A major concern of students of Chinese politics is the reliability of the Chinese official statistics, especially those from the township and village levels. The quality of the published data might come with a large question mark. Generally, statistics on current issues are collected by the National Bureau of Statistics on special requests of the Party Central Committee and the State Council. Obviously, a local Party cadre can signify local achievements in order to make a favorable impression on his or her superiors, or exaggerate a particular social problem in order to receive more resources. Because none of this process is likely to be available to the public, the exaggerations or errors made in local statistics would thus be aggregated at the national levels.
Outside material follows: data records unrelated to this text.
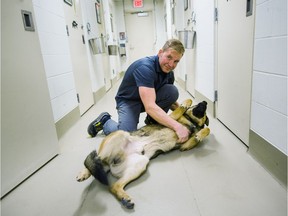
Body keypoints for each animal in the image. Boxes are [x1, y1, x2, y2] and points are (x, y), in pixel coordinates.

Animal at [76, 99, 209, 209]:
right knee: (95, 158)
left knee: (113, 185)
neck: (192, 122)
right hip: (121, 133)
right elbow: (181, 109)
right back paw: (84, 173)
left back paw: (124, 198)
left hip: (140, 164)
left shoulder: (184, 145)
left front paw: (199, 135)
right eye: (196, 105)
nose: (205, 102)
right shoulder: (172, 117)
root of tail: (112, 161)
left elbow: (205, 130)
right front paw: (186, 103)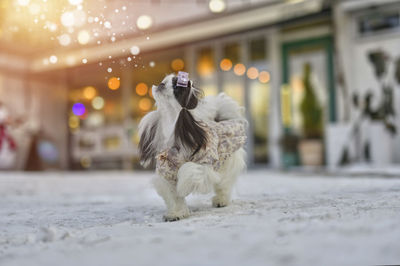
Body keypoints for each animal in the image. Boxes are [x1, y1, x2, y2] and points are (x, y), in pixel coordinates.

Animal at [138, 72, 245, 220]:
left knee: (224, 184)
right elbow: (173, 196)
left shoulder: (204, 164)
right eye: (163, 81)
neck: (172, 125)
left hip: (227, 164)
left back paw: (221, 201)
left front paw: (183, 187)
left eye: (176, 87)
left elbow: (188, 170)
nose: (161, 84)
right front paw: (176, 214)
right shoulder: (166, 169)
Moreover, when researchers go to the field to collect data, they might be constrained by the local Chinese government officials. It is true that in some cases, local governments would host and support researchers by providing a car and connecting potential interviewees. Researchers, however, must conduct field surveys in a manner that are acceptable to the party-state, and their contents are limited to politically acceptable questions. They even have to unwillingly accept the government’s deliberately-assigned interviewees who, presumably, will give all the right answers. As a result, “academics who study China habitually please the Chinese Communist Party, sometimes consciously, and often unconsciously…to collect data and co-author research” (Holz 2007). This would also lead to poor-quality data.
Thus conceived, one needs to be particularly cautious when conducting field work and collecting data in China. It is better for researchers to identify potential questions from official documents, statistics, and media reports before going to the field, and validate them by direct and independent observations to uncover non-official facts.